[Provided data]:
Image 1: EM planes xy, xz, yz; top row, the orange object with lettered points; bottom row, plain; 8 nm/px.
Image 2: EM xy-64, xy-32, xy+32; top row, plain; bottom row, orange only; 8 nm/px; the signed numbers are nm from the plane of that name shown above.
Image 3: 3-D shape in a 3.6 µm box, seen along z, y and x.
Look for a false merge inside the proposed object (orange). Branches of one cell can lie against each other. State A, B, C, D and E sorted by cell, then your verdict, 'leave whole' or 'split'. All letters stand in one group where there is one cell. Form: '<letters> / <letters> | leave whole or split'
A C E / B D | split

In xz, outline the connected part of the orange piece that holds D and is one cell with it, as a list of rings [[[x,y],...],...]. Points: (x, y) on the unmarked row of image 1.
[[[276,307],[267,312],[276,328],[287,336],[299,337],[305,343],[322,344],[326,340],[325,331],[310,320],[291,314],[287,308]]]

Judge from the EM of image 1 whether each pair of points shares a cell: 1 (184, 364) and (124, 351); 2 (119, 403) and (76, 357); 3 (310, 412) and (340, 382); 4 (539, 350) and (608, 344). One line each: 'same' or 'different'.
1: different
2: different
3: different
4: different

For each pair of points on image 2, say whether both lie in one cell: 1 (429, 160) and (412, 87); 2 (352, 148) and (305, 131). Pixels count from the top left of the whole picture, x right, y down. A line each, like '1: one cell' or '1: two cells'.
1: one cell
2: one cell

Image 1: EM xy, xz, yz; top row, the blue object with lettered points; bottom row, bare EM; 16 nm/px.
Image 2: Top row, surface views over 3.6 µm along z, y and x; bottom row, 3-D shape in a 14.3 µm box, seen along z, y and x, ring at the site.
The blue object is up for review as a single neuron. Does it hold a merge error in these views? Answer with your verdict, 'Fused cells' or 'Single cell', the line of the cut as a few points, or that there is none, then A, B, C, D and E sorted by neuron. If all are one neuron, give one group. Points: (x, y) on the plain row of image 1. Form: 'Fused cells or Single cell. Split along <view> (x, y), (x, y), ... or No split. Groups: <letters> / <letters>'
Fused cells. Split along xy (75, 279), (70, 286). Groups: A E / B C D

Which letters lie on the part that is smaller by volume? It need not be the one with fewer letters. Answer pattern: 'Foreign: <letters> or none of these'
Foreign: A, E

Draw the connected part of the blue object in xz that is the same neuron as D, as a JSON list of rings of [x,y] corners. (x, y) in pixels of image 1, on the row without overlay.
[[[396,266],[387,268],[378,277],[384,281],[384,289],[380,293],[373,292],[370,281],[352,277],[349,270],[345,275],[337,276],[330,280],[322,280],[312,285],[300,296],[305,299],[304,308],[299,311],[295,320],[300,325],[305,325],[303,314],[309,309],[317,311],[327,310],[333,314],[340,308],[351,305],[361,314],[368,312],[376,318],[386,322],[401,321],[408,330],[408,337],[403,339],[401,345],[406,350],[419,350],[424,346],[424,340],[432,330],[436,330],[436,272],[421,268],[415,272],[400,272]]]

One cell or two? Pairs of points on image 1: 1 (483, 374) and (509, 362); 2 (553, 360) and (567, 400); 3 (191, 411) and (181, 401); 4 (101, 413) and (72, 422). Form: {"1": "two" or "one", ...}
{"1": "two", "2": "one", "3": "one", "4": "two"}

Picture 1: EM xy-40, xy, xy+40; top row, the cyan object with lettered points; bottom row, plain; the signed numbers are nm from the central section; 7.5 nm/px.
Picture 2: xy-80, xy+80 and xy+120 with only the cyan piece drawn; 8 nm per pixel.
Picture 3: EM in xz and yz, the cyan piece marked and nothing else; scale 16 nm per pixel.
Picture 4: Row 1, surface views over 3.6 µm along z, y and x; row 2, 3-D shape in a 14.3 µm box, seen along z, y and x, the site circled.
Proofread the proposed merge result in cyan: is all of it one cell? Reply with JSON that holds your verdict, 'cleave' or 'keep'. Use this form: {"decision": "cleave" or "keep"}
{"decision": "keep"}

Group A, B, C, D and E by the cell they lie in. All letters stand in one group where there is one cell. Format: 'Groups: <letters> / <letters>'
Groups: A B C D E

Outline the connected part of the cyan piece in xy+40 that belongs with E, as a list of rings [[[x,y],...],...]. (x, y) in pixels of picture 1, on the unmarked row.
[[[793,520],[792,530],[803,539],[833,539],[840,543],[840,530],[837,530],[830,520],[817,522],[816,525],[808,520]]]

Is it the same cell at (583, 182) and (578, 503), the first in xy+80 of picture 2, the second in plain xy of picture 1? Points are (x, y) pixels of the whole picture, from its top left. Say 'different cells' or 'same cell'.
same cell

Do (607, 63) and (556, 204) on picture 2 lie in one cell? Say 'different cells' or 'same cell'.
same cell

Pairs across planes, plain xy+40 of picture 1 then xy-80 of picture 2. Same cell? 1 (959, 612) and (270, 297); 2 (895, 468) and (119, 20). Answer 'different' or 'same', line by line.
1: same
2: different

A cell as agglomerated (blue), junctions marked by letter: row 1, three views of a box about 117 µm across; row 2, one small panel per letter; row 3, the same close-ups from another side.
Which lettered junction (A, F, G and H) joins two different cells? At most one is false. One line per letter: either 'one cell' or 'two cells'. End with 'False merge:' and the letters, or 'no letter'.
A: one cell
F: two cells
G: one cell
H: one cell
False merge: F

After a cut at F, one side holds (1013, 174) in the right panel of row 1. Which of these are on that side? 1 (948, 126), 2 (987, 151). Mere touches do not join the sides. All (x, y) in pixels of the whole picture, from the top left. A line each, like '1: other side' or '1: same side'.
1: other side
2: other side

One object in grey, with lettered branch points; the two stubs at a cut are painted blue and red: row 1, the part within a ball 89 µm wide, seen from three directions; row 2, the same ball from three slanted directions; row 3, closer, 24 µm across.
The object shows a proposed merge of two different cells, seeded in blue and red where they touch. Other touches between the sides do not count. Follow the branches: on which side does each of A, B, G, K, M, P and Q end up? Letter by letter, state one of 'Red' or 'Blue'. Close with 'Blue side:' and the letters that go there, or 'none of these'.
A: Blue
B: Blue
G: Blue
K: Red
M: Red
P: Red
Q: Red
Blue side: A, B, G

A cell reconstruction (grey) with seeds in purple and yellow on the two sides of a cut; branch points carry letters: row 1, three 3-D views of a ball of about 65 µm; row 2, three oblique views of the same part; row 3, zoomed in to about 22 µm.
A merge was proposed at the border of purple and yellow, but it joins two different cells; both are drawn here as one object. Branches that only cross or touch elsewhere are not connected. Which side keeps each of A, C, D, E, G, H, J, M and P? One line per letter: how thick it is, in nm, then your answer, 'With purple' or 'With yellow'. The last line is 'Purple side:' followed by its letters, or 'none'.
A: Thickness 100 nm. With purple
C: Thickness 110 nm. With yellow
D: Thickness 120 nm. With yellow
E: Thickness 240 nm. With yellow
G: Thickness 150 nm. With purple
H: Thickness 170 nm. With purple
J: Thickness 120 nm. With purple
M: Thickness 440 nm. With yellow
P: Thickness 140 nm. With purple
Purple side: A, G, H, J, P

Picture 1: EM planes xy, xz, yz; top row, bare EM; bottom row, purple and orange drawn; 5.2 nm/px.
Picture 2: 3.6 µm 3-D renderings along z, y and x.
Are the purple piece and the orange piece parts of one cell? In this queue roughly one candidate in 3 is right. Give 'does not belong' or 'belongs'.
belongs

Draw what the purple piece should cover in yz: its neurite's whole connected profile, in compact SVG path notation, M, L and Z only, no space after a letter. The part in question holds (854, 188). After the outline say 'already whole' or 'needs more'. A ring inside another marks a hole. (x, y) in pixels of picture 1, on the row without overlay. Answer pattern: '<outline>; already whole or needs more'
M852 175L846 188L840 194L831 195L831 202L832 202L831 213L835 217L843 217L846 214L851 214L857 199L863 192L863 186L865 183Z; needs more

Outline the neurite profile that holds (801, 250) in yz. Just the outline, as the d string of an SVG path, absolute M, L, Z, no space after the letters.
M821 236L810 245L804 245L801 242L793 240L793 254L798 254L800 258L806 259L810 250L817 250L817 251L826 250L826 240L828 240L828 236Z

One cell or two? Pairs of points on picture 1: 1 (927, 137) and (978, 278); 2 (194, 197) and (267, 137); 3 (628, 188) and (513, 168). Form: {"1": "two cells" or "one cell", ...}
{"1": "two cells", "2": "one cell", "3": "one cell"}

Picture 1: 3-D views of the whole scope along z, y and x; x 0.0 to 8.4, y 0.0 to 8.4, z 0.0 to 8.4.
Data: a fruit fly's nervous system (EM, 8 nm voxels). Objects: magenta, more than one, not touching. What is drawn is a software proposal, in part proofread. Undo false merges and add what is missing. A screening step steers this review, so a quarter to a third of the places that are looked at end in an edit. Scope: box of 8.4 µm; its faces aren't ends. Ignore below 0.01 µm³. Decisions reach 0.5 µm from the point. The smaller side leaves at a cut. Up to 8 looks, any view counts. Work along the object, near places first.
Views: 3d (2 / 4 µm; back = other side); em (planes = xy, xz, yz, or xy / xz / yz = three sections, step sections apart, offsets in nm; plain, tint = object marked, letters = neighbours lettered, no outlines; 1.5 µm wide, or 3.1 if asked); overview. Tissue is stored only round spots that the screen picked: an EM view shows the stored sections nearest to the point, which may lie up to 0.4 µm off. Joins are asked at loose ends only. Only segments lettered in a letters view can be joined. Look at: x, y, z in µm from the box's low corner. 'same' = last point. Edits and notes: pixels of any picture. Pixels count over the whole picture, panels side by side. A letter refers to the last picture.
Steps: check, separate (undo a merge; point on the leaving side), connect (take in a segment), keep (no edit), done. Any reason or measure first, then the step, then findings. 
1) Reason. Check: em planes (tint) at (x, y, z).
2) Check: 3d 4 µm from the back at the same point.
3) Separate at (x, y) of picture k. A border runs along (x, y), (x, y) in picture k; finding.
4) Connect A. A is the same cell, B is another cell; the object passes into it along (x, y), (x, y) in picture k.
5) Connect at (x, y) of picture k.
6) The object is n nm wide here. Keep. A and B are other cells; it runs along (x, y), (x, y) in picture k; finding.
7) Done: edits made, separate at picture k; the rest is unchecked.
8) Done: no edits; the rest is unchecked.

[Exercise objective]:
The lines needed are the ones from the first line of the entries through the line that contains "Image 3: 3-D", given again without any change.

[Final answer]:
Image 1: EM planes xy, xz, yz; top row, the orange object with lettered points; bottom row, plain; 8 nm/px.
Image 2: EM xy-64, xy-32, xy+32; top row, plain; bottom row, orange only; 8 nm/px; the signed numbers are nm from the plane of that name shown above.
Image 3: 3-D shape in a 3.6 µm box, seen along z, y and x.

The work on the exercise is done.